LittleBrother does what it is supposed to do--audit network traffic, generate detailed reports, and block unauthorized access. However, this program won't solve all your problems. For example, if you want to block user access to sites that LittleBrother categorizes as Sex/Porn, you are creating a lot of work for yourself. Blocking the big name sites such as playboy.com is easy, but hundreds of new sex sites appear every day, and many sites get around IP blocking by changing their IP address regularly. Also, sites with unremarkable front ends may hide material you want blocked. Browsing every site that appears as unrated and determining its content can be time consuming.

Kansmen has full-time employees who do nothing but categorize Internet sites. According to the LittleBrother user's guide, the package price includes a years' worth of category updates, which you can download from the Kansmen Web site. The updates are posted every two weeks. Unless the company has more resources than Yahoo!, it will have a hard time staying on top of the hundreds of Web sites that appear, disappear, and change every hour around the globe.

Although I agree that lost productivity is a problem, the shortage of IT professionals is worth mentioning.

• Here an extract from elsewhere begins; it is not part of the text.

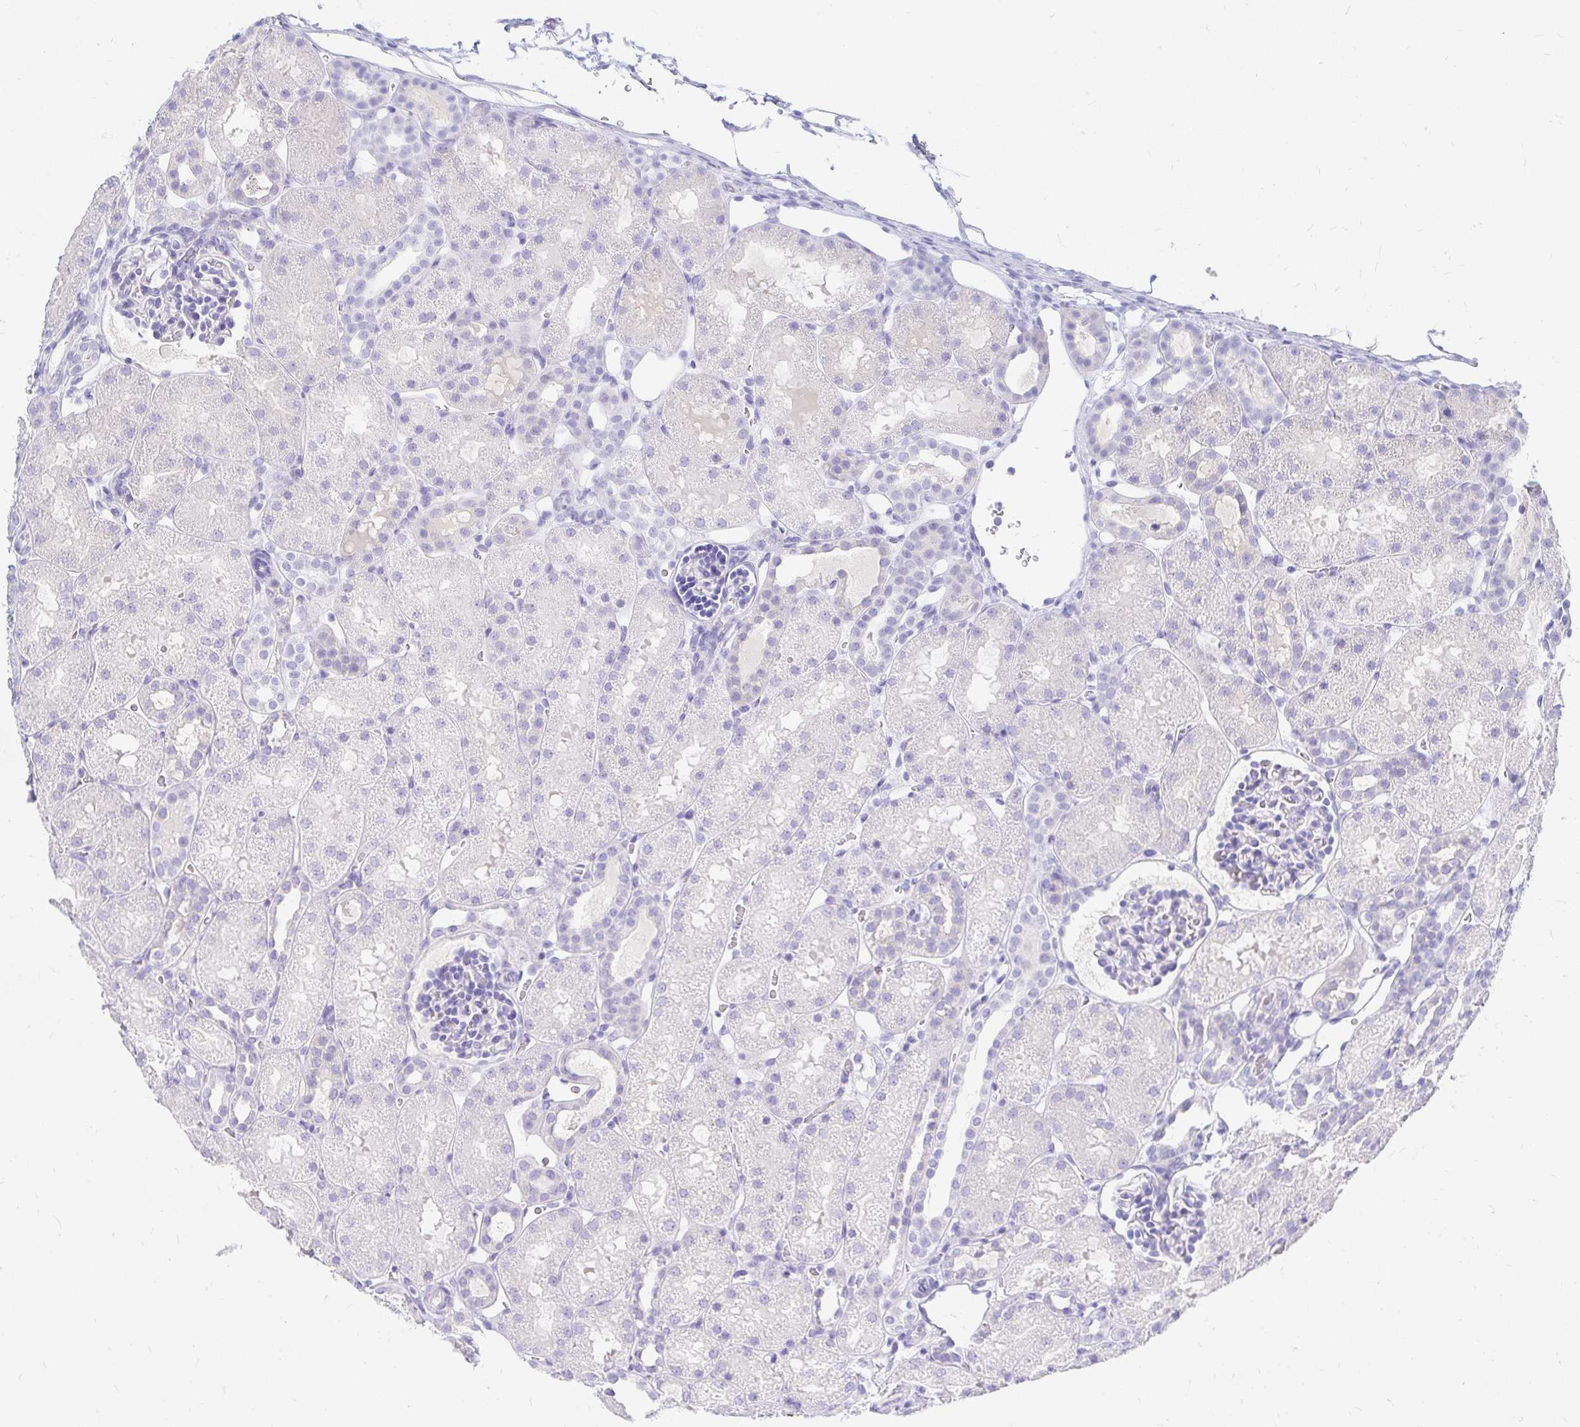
{"staining": {"intensity": "negative", "quantity": "none", "location": "none"}, "tissue": "kidney", "cell_type": "Cells in glomeruli", "image_type": "normal", "snomed": [{"axis": "morphology", "description": "Normal tissue, NOS"}, {"axis": "topography", "description": "Kidney"}], "caption": "High magnification brightfield microscopy of unremarkable kidney stained with DAB (3,3'-diaminobenzidine) (brown) and counterstained with hematoxylin (blue): cells in glomeruli show no significant expression. Nuclei are stained in blue.", "gene": "NR2E1", "patient": {"sex": "male", "age": 2}}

Many such professionals will view the type of intrusiveness that this product allows as a signal to dust off their resumes. Keep in mind what LittleBrother could do to morale in your department. Is it worth it? You decide.

LittleBrother 1.5
Contact: Kansmen * (408) 263-9881
Web: http://www.kansmen.com
Price: $295 LittleBrother (10 Users), $495 LittleBrother Pro (10 Users)
System Requirements: Minimum 486/66 with 16MB of RAM; recommend Pentium 133 with 32MB of RAM; Windows NT 3.51 (Workstation or Server) or higher and Windows 95; Network Interface Card; Workstation must be directly connected to the LAN being monitored; 30MB of available hard disk.